The Wii is the home console with the largest userbase, and yet many big-budget blockbusters, like record-breaking
Call of Duty: Modern Warfare 2 and highly-anticipated
Assassin's Creed 2, only release on more powerful platforms.
Perhaps this is why many industry-watchers --
most vocally, Wedbush analyst Michael Pachter -- predict that Nintendo will release an edition of the Wii capable of rendering higher-definition graphics, thereby closing the technology gap that still keeps the console just outside most people's definition of "next-gen."
But Nintendo of America president Reggie Fils-Aime
tells consumer weblog Kotaku that discussions over graphical power miss the point, and says he's "disappointed" that, in his view, publishers elect to exclude Wii from their next-gen offerings.
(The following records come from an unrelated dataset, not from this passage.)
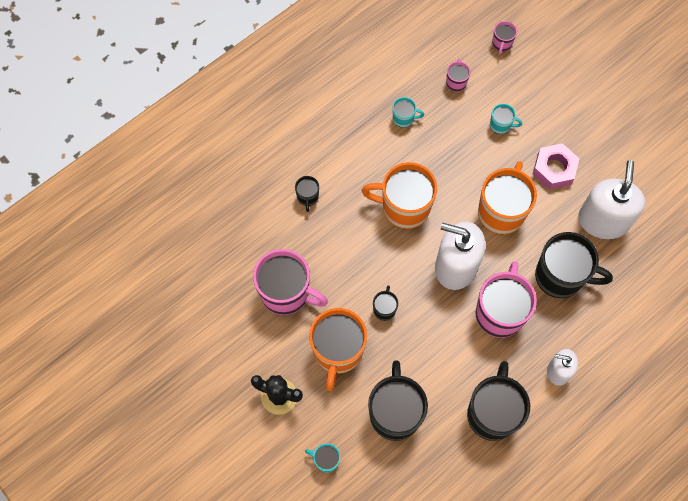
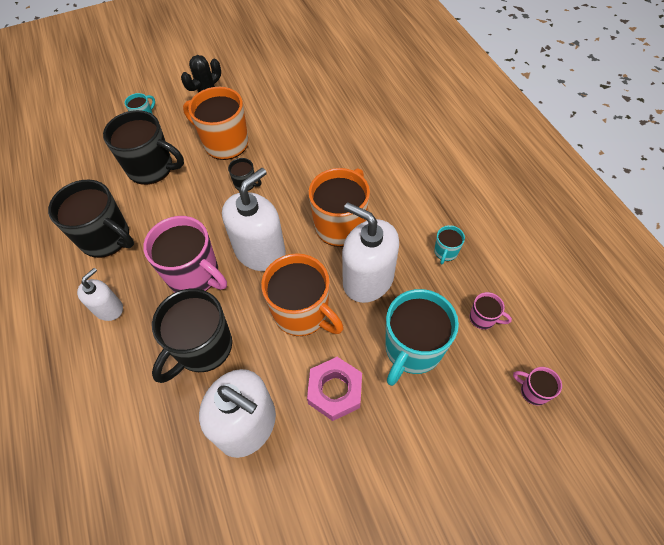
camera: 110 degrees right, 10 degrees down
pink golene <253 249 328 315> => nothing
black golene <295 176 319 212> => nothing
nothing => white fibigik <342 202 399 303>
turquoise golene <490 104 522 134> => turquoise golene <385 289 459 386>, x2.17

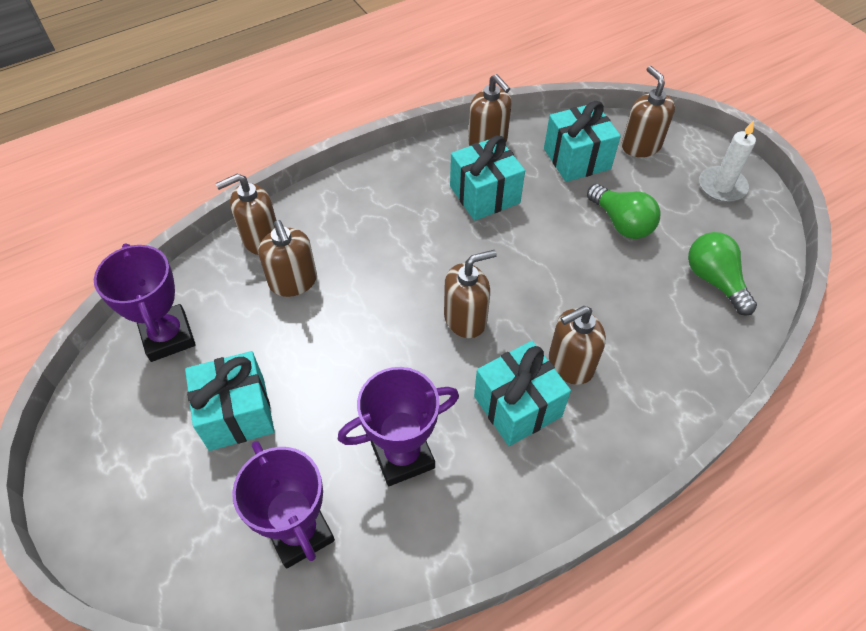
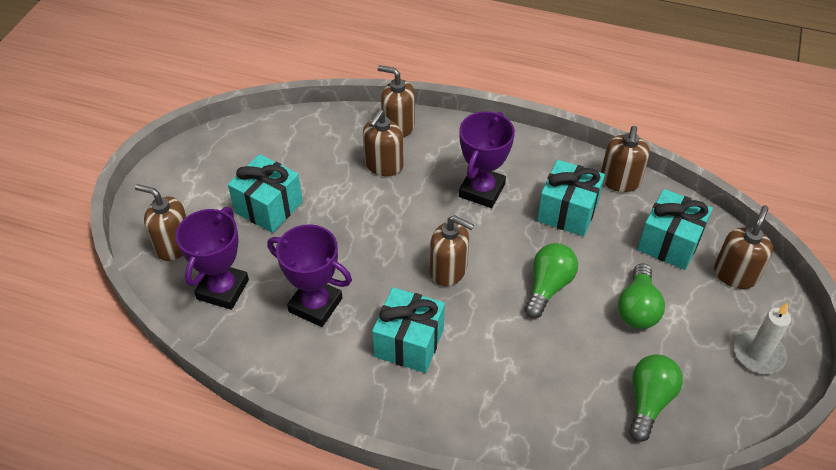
camera: 50 degrees right, 5 degrees down
nothing => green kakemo <525 243 578 318>
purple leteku <94 243 196 362> => purple leteku <459 111 515 208>, shifted
brown fibigik <549 306 606 385> => brown fibigik <135 184 186 261>, shifted

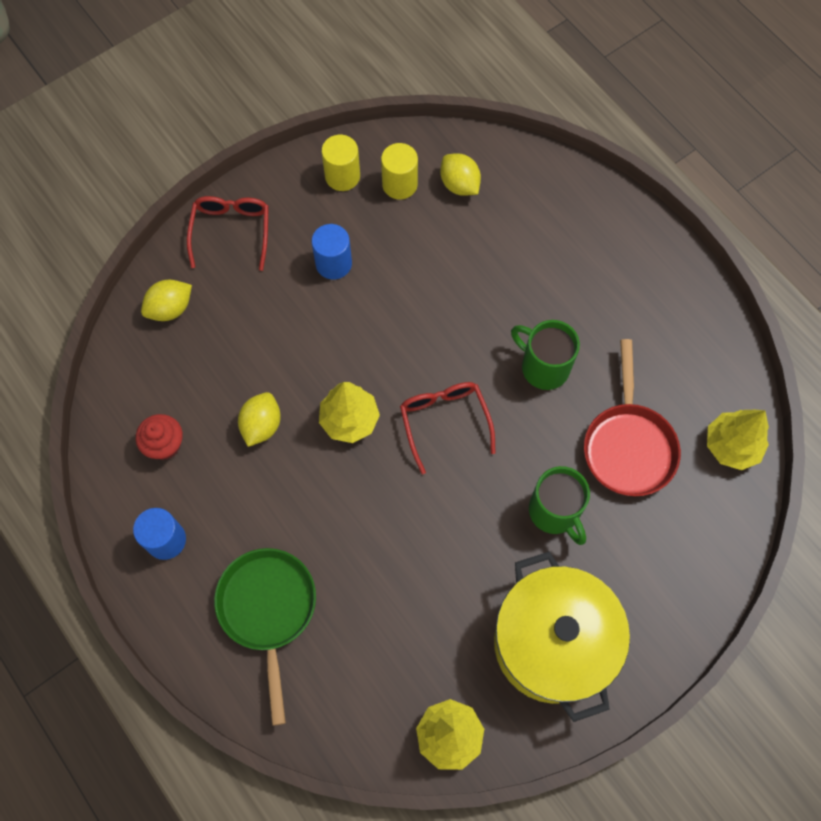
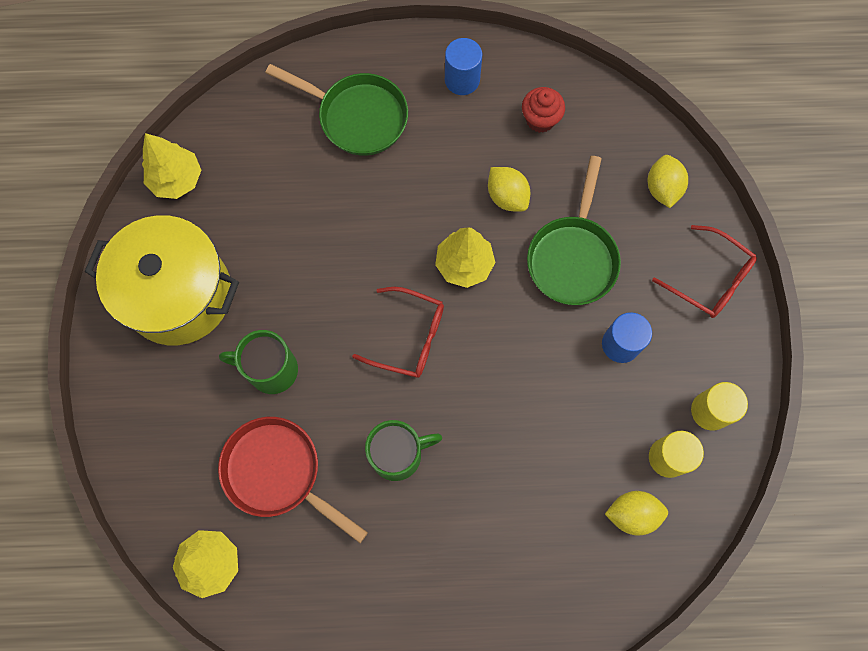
camera: 125 degrees right, 5 degrees up
nothing => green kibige <527 156 621 305>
"I think for those games, typically decisions are being made two years prior," Fils-Aime says. "And so the decisions two years ago were that those types of games would not be effective on the platform. But we've shown that that's just not the case. High-quality, effectively marketed against our installed base will sell, period -- end of story."
Fils-Aime asserts that simply upgrading to HD is "not the way we at Nintendo do things. "The way we at Nintendo do things is, you know, when we will move to a new generation, it's because there are some fundamental things the [current] console cannot do," he says.
Adds Fils-Aime: "What that says is that simply the addition of HD capability will not be the next step for us. There will be more to it. There will be additional capability. There will be additional elements, and, given that, it is far into the future."